**Task:** From the records beneath, determine how many lines contain "pixels" and report only that figure.

**Material provided:**

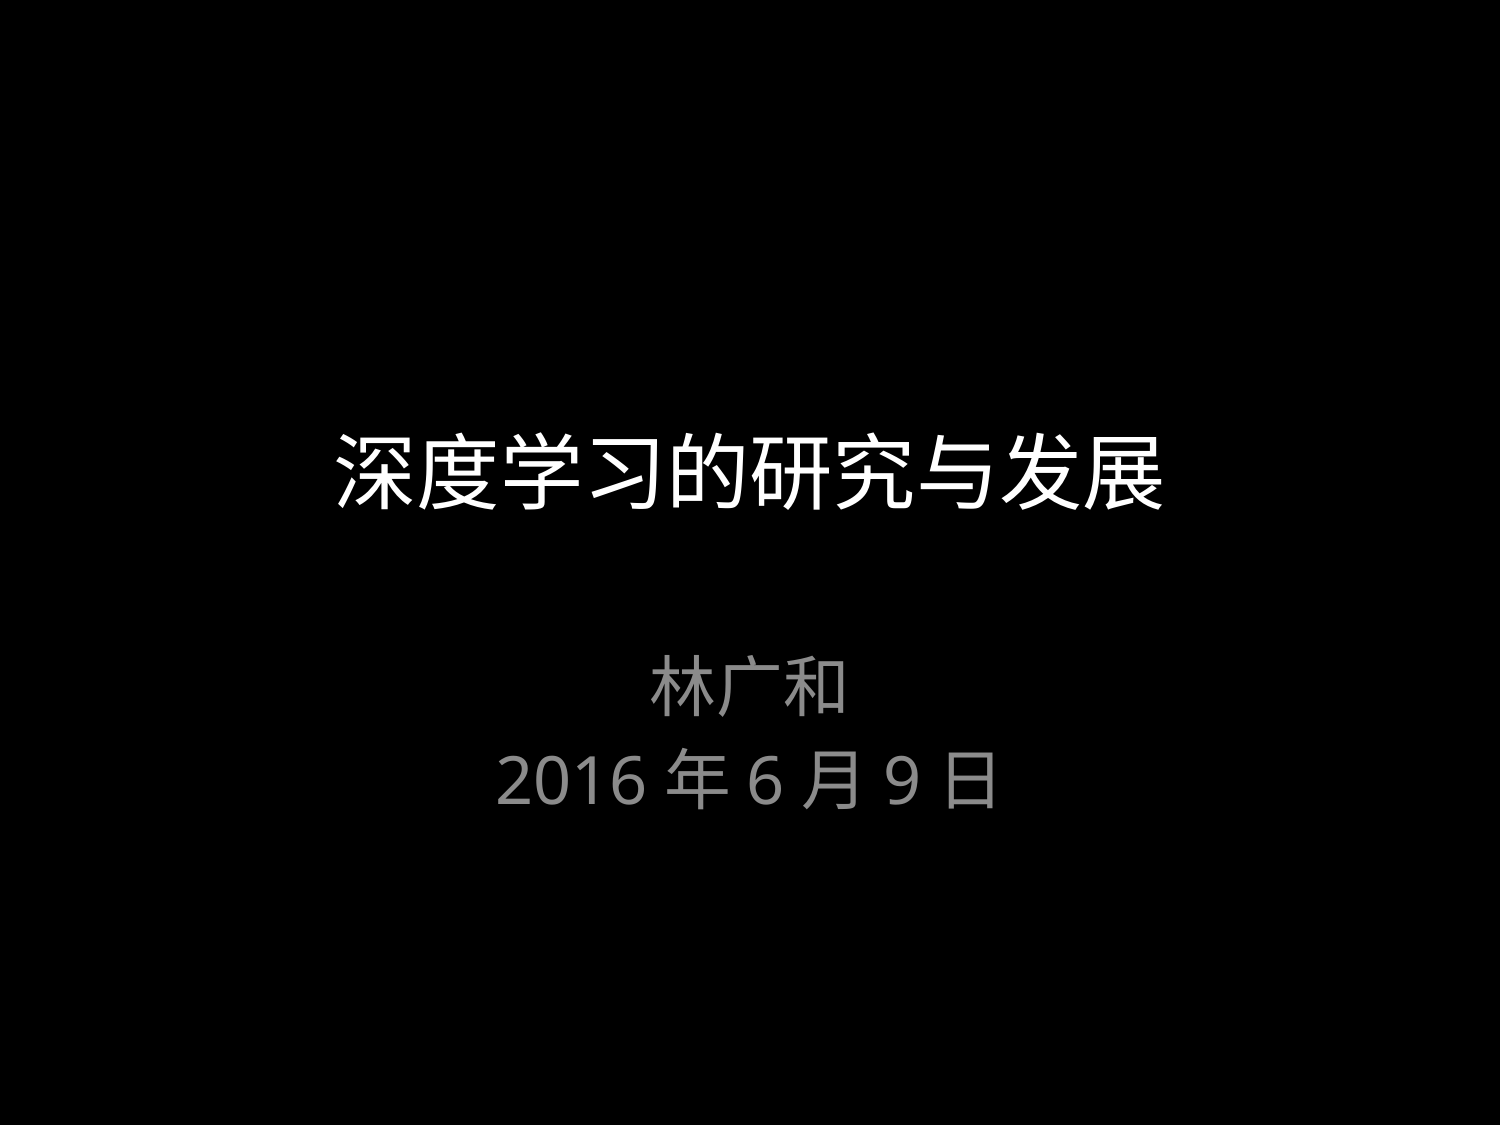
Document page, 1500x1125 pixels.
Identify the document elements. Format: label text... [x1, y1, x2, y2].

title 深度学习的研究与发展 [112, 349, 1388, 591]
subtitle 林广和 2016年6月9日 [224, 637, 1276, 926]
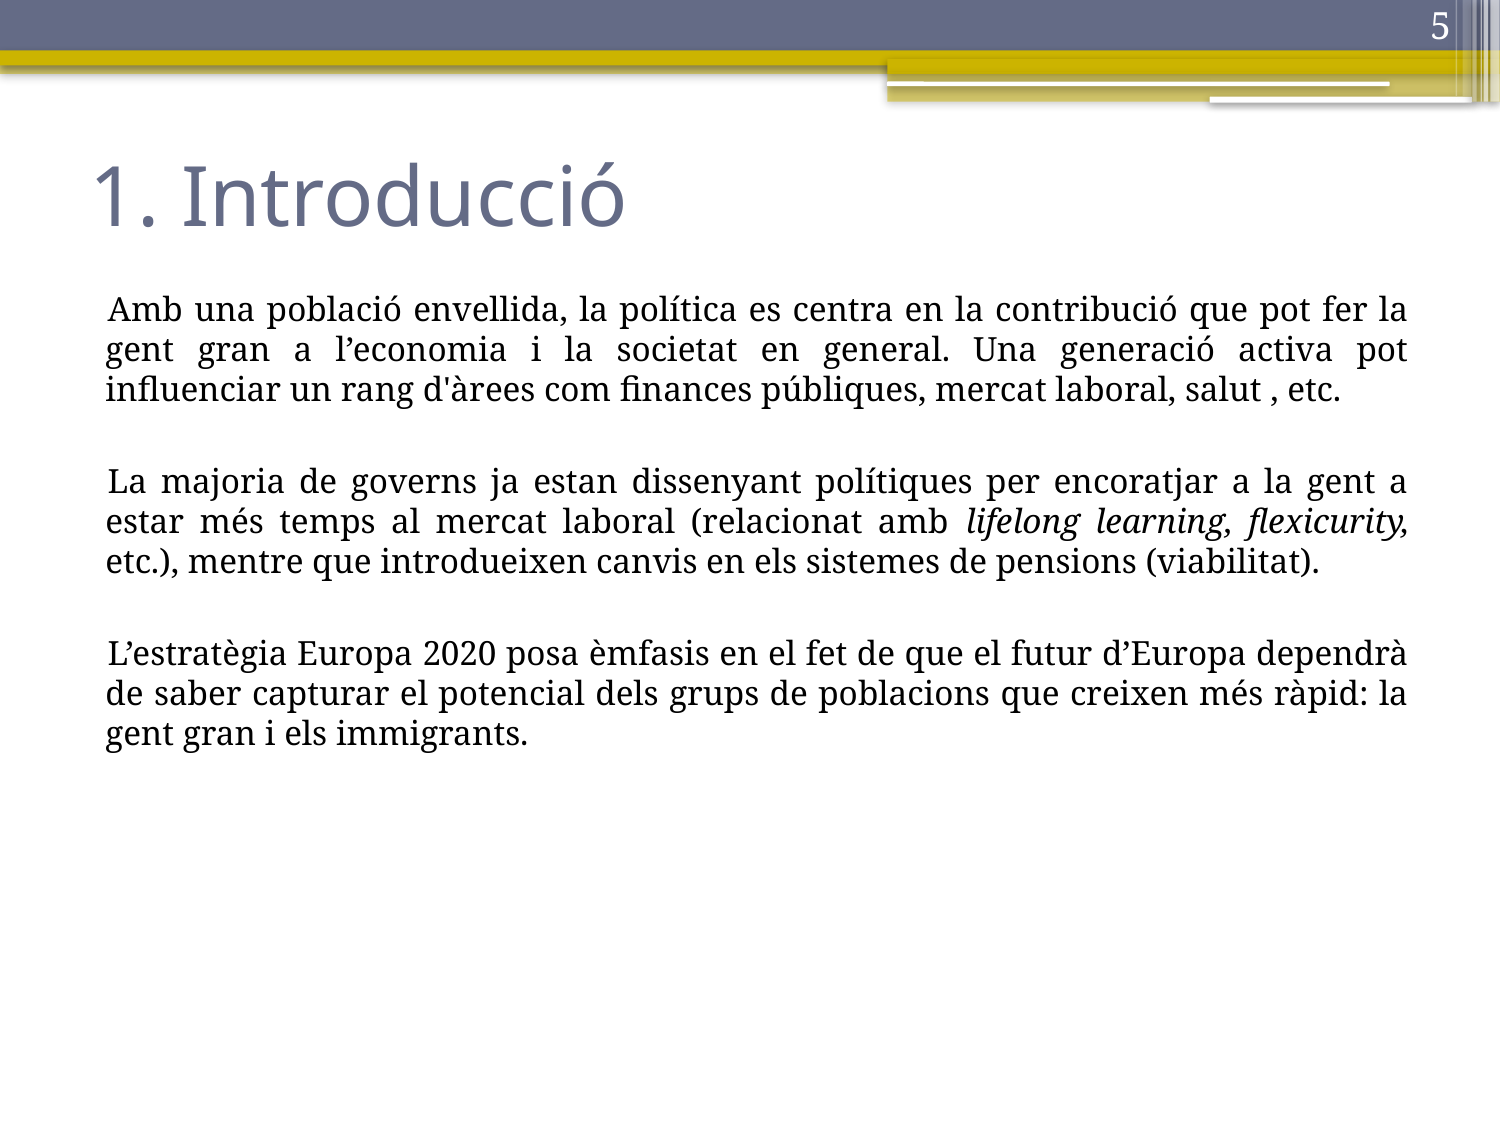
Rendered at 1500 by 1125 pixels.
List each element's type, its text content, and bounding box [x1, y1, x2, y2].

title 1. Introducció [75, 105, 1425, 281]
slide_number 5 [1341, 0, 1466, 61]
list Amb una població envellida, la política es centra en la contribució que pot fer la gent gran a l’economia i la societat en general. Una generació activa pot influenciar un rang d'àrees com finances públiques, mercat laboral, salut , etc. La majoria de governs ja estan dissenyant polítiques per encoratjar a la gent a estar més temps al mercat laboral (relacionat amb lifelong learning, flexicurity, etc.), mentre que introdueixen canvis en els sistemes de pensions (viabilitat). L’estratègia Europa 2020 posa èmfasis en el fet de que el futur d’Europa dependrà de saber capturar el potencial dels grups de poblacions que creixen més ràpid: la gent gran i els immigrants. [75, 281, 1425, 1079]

**Finished exercise:** 2